Security Considerations

File Permissions

# Secure permissions (both local and Docker)
chmod 700 data/           # Only owner can access directory
chmod 600 data/auth.db    # Only owner can read/write database

# Docker: Ensure container user owns the database
docker exec -it graphdone-api-prod chown app:app /app/data/auth.db
docker exec -it graphdone-api-prod chmod 600 /app/data/auth.db

Encryption at Rest

# For sensitive deployments, consider SQLite encryption:
SQLITE_ENCRYPTION_KEY=your-32-byte-encryption-key

# Requires SQLite with encryption support (SQLCipher)
# Note: Not implemented in current GraphDone version

Performance Characteristics

SQLite Performance Profile

  • Reads: ~100,000+ operations/second (authentication queries)
  • Writes: ~50,000+ operations/second (user updates)
  • Database size: <1 MB for 1000 users
  • Memory usage: ~2-5 MB resident set
  • Startup time: <10ms (database initialization)
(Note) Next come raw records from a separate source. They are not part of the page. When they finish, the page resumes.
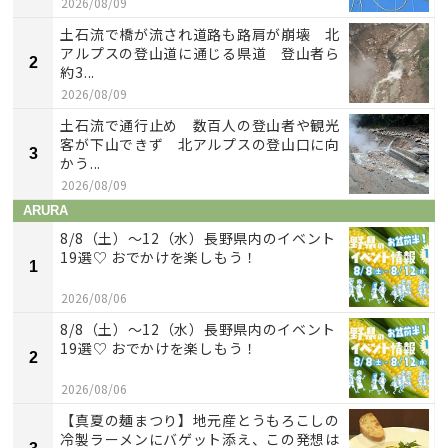
2026/08/09
土石流で橋が流され道路も路肩が崩壊 北
アルプスの登山道に通じる県道 登山者ら
2
約3...
2026/08/09
土石流で通行止め 数百人の登山者や観光
客が下山できず 北アルプスの登山口に向
3
かう...
2026/08/09
ARURA
8/8（土）〜12（水）長野県内のイベント
19選♡ おでかけを楽しもう！
1
2026/08/06
8/8（土）〜12（水）長野県内のイベント
19選♡ おでかけを楽しもう！
2
2026/08/06
【真夏の麺まつり】地元産とうもろこしの
冷製ラーメンにバゲット添え、この発想は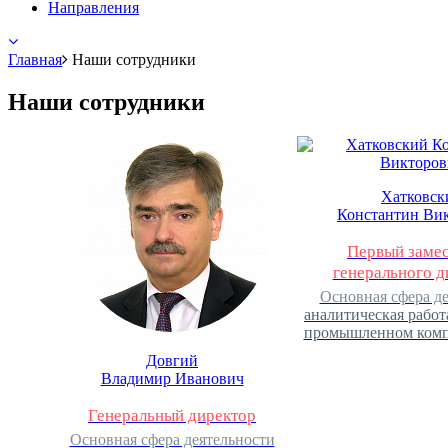
Направления
Главная
Наши сотрудники
Наши сотрудники
Хатковск
Константин Ви
Первый замес
генерального д
Основная сфера д
аналитическая работ
промышленном комп
Довгий
Владимир Иванович
Генеральный директор
Основная сфера деятельности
Why SQLite for Auth vs Neo4j

# Authentication query performance
SQLite: SELECT * FROM users WHERE username=?     # <1ms
Neo4j:  MATCH (u:User {username: $username})      # 5-50ms (network + query)

# Zero network latency
SQLite: Direct file I/O                           # 0ms network
Neo4j:  TCP connection to database                # 1-10ms network

# Availability
SQLite: Always available (file system)           # 99.999%
Neo4j:  Network dependency                        # 99.9% (network issues)

This explains why GraphDone uses SQLite for authentication (speed + availability) and Neo4j for graph operations (relationships + analytics).